You have heard she means to go to sea with him when he
gets his ship?' Jemima nodded. 'That, of course, gives Lucy
another excuse to stay in London. She spends long hours
telling Mary in minute detail all about the inside of a two-
decker, and helps her draw up lists of what to take with her
as cabin-baggage. She says no-one else can advise Mrs
Haworth so well — and she is probably right.’
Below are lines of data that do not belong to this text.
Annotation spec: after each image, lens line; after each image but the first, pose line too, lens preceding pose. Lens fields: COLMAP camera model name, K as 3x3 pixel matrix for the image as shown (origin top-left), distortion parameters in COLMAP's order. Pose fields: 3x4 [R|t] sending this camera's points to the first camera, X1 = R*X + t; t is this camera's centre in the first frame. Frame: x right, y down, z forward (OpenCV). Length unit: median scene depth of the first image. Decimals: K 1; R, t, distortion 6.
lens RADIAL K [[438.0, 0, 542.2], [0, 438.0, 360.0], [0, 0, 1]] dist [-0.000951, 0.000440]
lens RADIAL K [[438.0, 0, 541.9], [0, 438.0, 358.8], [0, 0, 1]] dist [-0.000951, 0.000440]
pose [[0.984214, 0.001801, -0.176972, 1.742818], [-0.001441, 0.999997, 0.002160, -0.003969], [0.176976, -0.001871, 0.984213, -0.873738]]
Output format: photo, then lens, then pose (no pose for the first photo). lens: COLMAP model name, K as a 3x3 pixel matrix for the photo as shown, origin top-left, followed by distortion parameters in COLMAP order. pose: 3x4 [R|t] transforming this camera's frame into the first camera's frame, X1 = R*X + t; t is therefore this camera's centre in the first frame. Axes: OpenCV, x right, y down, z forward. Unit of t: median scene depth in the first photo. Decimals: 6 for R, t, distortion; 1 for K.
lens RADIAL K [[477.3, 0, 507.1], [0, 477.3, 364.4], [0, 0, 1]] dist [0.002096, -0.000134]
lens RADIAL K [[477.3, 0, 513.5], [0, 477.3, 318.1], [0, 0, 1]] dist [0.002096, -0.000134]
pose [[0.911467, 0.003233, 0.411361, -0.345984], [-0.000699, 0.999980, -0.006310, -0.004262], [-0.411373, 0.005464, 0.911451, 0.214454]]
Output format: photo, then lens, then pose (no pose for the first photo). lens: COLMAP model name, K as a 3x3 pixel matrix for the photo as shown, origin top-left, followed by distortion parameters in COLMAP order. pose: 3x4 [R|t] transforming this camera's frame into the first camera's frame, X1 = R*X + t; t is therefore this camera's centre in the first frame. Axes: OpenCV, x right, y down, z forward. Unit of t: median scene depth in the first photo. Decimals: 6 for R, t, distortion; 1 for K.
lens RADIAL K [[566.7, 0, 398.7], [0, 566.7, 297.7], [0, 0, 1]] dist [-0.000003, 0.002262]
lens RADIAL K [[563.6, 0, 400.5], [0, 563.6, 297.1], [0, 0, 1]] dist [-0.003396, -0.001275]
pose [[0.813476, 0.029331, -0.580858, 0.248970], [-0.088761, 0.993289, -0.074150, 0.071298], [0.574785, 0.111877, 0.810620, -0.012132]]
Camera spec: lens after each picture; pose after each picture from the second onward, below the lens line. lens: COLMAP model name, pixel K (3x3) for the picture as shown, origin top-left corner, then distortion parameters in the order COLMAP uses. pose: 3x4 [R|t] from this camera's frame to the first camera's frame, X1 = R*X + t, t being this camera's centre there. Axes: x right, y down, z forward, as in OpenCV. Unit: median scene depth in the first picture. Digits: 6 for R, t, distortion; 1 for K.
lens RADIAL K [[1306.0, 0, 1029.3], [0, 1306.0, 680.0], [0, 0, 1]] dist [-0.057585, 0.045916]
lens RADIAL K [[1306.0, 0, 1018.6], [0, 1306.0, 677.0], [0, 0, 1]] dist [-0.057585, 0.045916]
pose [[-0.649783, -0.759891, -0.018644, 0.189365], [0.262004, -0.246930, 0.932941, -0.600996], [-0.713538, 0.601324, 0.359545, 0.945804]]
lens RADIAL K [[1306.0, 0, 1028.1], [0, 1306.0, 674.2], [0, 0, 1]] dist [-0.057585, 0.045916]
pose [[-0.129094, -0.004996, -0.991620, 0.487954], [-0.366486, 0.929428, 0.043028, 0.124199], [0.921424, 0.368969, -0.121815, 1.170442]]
Jemima was happier even than she had expected to see
Héloïse again. It seemed that she had taken a daughter's
place in her affections, and that she had been missing her
without realizing it. Charles and Roberta had a great many things to do about the house that first day, so Jemima took
the opportunity to suggest that Héloïse take a walk with her.
‘
We could go down through the formal gardens to the
lake,' she suggested. 'One circuit of the lake makes a
pleasant round for a morning walk.’
It was a beautiful, early-June day, with a freshness in the
air and a glittering clarity to the sunshine which made it
seem as though everything had been freshly scrubbed and
polished. The sky was a flawless blue, and the chestnut buds
were opening juicily. All around everything seemed to be
growing so vigorously one could almost hear it; implicit everywhere was the sound of beasts tearing avidly at the
lush, rich grass.
‘
The grass looks so good at this, time of year,' Jemima
said, 'I feel I could eat it myself.’
Héloïse smiled. 'Yes, and the rose buds: they look so fat
and delicious. What do you suppose they would taste like?
The pale yellow ones of caramel, perhaps?'
‘
And those pink ones strawberry cream. And the leaves,
of course, would be angelica.’
They walked along the terrace, and Jemima stopped and
turned to look at the house. Héloïse looked too, and said, 'It
is very beautiful — quite different from the great French
houses. It is very — spare. Nothing is in excess, and nothing
is wasted.'
‘
Yes,' said Jemima. 'They say Vanbrugh thought Shawes
the best thing he had ever done, for all that it's so small —
compared with Blenheim and Castle Howard, I mean. I
think it is the most beautiful house I know. I can hardly believe sometimes that it was once mine.’
They turned from the house, and leaned against the
terrace wall to look down over the pleasure-gardens. 'When
Henry Wise laid these out,' Jemima said, 'the Countess
Annunciata requested a mixture of mature trees and
saplings — mature trees for her own enjoyment, and saplings
for the generations to come. Now, eighty, ninety years later,
it's impossible to tell which are which. What would our lives
be, if we could not plan for the future, create beautiful
things for our children and grandchildren to enjoy?’
Héloïse had no answer. It was not a question for her, who
had no children, and no expectation of ever having any; for
a moment, all the losses of her life ranged themselves
around her for her contemplation. She gazed out over the
sunlit gardens in silence, and the penetrating, aromatic smell
of box came up to her from the formal garden with its
geometrical flower beds divided by gravelled walks. That
smell was to her the essence of France in summer, and it was
like a gentle hand laid over her aching heart.